→ BRANO CITATO:
Fiume o morte. La memoria dell’Impresa di Fiume nel suo centenario

Paolo Felluga – Trieste

Cent’anni dopo la presa di Fiume il rapporto tra quell’evento epocale e la figura di D’Annunzio è ancora strettissimo. Inoltre, esso è fonte di controversie e di accesi dibattiti, nati al termine della Seconda guerra mondiale e ancora apertissimi. Per il centenario dell’impresa sono state moltissime le attività promosse da enti pubblici e privati: raduni, sfilate e commemorazioni di piazza hanno raccolto un imponente seguito soprattutto nel Nordest italiano. A questa alta partecipazione sono seguite però anche feroci polemiche. Lungi dall’essere un personaggio di facile interpretazione, D’Annunzio è oggi al centro di una guerra di memorie.

→ VOCI ESTRATTE:
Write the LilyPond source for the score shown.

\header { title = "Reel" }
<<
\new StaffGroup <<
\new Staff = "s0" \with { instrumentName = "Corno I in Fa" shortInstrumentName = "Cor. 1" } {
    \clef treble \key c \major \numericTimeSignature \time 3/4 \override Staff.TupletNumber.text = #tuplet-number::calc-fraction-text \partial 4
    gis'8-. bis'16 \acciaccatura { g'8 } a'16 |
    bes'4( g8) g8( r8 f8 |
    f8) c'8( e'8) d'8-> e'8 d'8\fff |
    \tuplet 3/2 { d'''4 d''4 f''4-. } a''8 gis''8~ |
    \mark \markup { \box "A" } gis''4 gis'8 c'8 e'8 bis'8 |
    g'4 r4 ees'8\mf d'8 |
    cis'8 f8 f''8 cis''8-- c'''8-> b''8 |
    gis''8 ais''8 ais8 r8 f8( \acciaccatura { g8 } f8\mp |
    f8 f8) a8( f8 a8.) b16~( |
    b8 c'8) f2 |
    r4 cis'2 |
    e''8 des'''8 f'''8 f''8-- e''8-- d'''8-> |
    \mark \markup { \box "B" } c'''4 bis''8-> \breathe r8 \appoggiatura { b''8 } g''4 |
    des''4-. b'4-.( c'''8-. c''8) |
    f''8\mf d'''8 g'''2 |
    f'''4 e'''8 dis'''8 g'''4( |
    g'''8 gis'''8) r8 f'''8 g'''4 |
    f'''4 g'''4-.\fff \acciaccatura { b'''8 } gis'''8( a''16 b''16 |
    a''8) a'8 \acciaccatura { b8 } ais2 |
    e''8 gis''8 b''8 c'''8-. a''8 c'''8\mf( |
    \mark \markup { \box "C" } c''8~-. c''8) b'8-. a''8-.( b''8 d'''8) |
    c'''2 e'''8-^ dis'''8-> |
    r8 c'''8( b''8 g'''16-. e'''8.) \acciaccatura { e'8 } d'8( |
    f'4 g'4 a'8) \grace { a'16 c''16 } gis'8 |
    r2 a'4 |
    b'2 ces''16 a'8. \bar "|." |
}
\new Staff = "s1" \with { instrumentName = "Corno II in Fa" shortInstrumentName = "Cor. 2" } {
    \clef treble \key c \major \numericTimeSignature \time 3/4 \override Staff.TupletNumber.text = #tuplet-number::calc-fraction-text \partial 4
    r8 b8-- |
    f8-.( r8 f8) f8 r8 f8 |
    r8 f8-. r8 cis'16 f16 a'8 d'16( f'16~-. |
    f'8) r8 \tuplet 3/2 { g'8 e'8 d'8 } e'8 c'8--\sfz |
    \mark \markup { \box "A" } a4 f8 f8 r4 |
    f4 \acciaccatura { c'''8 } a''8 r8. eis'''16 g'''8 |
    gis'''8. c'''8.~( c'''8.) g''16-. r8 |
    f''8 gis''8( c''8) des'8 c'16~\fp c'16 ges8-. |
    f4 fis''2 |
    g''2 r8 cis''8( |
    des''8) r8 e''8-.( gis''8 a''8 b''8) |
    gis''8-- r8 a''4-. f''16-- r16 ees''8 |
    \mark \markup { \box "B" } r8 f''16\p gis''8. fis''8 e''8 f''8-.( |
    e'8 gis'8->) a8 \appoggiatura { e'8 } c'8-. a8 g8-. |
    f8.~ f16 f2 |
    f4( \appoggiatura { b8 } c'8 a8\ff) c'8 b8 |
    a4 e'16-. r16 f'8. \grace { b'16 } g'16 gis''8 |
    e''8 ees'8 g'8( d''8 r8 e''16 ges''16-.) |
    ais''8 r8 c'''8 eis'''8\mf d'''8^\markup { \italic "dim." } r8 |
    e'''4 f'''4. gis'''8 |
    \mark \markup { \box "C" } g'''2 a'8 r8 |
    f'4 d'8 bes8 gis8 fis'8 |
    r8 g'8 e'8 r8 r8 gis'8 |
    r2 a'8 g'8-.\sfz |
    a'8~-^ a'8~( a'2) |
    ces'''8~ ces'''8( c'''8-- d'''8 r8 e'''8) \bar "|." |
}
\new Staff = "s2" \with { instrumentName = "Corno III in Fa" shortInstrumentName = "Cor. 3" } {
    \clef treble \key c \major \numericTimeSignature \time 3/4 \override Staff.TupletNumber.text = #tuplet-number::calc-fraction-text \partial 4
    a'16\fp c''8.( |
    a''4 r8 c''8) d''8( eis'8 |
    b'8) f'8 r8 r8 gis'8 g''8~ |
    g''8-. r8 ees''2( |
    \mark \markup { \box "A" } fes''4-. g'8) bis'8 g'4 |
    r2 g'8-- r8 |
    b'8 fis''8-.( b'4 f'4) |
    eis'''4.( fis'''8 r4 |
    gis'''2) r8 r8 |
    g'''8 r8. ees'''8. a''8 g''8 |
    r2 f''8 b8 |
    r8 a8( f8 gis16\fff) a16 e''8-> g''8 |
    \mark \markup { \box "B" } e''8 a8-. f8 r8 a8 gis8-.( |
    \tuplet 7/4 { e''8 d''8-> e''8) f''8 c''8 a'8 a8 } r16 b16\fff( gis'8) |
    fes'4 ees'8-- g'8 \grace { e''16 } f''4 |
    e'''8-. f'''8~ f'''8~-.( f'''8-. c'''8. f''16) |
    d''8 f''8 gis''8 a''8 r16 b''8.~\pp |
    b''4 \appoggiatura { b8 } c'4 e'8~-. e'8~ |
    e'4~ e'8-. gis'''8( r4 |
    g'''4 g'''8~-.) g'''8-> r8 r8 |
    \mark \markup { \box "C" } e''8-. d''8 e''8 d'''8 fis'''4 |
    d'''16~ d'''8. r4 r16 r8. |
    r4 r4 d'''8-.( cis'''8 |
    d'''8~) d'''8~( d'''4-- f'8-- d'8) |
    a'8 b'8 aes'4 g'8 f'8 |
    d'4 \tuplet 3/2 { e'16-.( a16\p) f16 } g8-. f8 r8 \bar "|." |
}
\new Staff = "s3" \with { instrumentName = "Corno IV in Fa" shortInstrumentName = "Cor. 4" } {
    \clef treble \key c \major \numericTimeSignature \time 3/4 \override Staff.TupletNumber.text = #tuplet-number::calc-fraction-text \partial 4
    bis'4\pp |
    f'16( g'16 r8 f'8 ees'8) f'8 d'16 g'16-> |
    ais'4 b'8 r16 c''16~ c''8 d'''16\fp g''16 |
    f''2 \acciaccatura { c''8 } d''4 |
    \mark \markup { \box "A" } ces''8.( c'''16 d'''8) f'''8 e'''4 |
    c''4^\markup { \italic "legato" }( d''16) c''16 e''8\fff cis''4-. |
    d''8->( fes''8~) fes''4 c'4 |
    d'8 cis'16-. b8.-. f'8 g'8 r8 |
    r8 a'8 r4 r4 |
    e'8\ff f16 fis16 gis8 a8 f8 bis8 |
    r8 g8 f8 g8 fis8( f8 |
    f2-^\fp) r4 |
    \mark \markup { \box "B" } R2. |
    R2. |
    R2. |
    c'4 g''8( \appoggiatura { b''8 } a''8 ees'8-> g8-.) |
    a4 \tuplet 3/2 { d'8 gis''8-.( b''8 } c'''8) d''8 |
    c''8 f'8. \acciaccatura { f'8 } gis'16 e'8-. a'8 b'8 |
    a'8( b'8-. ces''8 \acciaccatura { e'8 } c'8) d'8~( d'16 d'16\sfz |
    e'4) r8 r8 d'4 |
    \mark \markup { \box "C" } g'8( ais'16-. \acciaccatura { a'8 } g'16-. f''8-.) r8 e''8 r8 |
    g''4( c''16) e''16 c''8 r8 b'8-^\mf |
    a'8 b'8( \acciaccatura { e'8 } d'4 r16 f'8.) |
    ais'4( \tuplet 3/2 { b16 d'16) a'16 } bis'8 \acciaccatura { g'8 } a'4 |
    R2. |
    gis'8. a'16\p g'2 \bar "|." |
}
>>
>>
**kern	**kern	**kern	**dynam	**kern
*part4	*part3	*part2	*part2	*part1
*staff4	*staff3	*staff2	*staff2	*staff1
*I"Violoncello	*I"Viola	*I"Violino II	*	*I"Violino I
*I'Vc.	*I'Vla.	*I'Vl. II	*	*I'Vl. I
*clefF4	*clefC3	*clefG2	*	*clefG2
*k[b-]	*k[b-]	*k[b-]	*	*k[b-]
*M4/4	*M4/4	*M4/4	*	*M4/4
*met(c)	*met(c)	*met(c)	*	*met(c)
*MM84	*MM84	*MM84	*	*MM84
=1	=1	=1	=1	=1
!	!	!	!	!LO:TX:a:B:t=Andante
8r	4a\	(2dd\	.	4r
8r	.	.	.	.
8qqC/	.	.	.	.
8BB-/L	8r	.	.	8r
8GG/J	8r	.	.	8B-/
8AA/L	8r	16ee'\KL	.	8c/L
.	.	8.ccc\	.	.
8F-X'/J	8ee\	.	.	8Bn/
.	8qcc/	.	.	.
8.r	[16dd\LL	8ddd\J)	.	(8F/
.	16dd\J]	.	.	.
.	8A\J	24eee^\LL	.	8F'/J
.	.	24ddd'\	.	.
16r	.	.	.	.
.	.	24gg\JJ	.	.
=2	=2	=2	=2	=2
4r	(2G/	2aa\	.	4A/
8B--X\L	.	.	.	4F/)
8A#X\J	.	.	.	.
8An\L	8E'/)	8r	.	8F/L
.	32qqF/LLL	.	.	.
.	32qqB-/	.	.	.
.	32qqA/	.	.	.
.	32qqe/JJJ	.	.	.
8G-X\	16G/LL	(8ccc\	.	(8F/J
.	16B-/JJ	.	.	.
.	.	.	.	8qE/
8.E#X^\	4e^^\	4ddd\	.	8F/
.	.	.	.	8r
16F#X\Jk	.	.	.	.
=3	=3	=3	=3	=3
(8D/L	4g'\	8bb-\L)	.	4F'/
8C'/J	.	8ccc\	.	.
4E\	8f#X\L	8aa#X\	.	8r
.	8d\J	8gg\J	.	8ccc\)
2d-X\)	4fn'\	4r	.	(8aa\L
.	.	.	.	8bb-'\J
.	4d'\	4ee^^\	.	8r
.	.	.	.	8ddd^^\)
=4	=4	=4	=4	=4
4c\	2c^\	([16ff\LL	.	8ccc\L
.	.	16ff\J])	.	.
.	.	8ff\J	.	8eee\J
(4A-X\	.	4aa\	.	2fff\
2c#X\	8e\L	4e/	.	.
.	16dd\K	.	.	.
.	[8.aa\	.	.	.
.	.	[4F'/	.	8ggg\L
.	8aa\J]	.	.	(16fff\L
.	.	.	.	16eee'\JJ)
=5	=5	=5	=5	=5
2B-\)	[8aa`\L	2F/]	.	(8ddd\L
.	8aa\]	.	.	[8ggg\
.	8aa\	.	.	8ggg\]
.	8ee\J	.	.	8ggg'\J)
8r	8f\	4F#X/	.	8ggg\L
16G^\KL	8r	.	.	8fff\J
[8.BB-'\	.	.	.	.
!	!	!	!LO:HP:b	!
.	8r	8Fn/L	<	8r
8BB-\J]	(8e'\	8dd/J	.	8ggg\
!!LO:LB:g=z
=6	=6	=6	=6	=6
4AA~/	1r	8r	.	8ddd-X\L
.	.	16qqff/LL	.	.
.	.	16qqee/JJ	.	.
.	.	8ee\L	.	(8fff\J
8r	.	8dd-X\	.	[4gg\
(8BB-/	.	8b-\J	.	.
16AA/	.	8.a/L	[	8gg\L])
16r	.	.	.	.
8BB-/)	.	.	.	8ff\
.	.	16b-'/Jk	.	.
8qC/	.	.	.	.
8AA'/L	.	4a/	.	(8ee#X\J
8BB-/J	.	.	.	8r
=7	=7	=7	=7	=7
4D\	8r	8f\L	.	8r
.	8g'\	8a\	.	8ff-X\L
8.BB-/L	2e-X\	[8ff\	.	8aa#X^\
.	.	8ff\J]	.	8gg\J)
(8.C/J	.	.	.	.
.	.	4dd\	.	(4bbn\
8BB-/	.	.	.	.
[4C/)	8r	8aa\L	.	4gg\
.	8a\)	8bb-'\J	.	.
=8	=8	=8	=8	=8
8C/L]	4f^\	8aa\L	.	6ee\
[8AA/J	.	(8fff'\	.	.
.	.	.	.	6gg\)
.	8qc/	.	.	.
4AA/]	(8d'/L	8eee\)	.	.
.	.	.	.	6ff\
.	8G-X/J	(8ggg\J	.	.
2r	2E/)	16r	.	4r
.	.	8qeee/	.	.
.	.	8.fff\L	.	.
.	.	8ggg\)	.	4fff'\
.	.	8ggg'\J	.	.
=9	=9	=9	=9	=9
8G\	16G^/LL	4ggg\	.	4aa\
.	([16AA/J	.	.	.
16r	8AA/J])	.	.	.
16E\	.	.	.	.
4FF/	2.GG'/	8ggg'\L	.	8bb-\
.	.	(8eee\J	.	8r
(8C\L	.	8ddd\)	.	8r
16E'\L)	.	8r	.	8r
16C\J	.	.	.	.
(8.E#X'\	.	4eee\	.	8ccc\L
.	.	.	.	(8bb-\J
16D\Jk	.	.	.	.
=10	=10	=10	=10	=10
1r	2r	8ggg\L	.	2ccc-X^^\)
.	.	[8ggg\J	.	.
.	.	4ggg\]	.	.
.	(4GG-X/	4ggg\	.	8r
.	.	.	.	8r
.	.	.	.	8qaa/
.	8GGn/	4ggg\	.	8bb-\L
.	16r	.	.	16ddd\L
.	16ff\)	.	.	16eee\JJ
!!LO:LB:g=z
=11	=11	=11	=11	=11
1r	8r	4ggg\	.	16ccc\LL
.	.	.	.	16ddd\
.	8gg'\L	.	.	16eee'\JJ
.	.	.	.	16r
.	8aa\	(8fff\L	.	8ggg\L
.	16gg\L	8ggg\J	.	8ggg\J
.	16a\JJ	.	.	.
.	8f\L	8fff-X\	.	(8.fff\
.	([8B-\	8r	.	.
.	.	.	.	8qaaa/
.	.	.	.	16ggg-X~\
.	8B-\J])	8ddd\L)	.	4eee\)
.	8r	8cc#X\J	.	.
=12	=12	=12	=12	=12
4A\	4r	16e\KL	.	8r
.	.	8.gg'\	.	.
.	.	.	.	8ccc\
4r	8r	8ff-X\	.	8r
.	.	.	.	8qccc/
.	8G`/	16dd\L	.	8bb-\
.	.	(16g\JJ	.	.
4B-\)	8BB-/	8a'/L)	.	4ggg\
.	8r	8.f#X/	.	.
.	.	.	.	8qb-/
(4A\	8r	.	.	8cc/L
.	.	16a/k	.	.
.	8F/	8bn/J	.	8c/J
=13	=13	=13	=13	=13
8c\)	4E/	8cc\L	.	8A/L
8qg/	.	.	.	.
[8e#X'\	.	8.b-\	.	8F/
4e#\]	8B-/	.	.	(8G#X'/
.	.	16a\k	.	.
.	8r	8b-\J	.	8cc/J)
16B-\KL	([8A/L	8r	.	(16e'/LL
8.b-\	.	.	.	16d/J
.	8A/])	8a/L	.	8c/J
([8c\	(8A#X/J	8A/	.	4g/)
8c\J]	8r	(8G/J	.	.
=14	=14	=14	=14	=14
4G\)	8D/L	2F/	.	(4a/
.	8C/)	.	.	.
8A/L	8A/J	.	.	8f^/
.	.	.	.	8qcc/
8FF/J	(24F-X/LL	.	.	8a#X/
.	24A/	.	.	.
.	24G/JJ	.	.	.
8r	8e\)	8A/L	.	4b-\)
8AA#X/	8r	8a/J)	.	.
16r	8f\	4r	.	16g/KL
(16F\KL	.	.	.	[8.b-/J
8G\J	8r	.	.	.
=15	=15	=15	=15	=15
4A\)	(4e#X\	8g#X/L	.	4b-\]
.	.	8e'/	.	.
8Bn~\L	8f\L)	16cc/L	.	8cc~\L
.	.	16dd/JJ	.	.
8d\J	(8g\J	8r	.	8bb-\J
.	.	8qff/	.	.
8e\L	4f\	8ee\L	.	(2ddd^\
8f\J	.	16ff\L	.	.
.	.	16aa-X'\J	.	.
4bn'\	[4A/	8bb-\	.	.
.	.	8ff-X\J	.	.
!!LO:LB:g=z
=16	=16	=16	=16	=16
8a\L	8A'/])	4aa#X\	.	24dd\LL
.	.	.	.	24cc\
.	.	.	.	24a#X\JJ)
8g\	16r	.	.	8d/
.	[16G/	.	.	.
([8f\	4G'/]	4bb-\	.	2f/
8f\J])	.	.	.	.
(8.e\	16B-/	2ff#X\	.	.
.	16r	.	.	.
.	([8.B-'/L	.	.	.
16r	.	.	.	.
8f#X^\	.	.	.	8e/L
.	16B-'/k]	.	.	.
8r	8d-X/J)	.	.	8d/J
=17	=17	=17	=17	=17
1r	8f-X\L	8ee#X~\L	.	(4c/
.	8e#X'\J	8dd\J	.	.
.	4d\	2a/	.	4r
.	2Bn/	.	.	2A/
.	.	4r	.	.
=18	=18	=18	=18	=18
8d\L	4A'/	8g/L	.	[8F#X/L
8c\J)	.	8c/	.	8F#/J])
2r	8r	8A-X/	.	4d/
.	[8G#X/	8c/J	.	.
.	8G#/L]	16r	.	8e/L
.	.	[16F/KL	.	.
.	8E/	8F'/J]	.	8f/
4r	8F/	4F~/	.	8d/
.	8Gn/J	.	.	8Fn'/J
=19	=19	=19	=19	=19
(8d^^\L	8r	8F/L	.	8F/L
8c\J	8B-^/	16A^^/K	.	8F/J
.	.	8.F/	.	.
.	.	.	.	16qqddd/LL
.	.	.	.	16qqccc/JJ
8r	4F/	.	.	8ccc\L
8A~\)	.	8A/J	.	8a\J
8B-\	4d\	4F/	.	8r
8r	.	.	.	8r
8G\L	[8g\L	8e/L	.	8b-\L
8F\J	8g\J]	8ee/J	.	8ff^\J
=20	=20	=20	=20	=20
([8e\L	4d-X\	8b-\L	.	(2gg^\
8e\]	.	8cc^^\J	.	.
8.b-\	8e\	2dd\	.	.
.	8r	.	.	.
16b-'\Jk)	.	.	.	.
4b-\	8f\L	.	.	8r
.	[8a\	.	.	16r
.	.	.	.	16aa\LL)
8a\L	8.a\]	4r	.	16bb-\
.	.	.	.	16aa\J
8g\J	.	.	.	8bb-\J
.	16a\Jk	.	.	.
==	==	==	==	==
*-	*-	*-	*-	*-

→ CONSEGNE:
a) Ricopia dal brano sull'Impresa di Fiume il tratto che inizia con "Cent’anni dopo la" e termina con "guerra di memorie.".
b) Quali iniziative per il centenario dell'impresa nomina il brano sull'Impresa di Fiume? Indicale tutte.
c) Stabilisci se ciascuna affermazione concorda con il brano sull'Impresa di Fiume. (i) Le controversie sono nate al termine della Prima guerra mondiale. (ii) Il seguito più imponente si è registrato nel Nordest italiano. (iii) Le attività per il centenario sono state promosse soltanto da enti pubblici.

→ SOLUZIONI:
a)
Cent’anni dopo la presa di Fiume il rapporto tra quell’evento epocale e la figura di D’Annunzio è ancora strettissimo. Inoltre, esso è fonte di controversie e di accesi dibattiti, nati al termine della Seconda guerra mondiale e ancora apertissimi. Per il centenario dell’impresa sono state moltissime le attività promosse da enti pubblici e privati: raduni, sfilate e commemorazioni di piazza hanno raccolto un imponente seguito soprattutto nel Nordest italiano. A questa alta partecipazione sono seguite però anche feroci polemiche. Lungi dall’essere un personaggio di facile interpretazione, D’Annunzio è oggi al centro di una guerra di memorie.

b) Raduni, sfilate e commemorazioni di piazza.

c)
(i) No: «nati al termine della Seconda guerra mondiale».
(ii) Sì: «hanno raccolto un imponente seguito soprattutto nel Nordest italiano».
(iii) No: «promosse da enti pubblici e privati».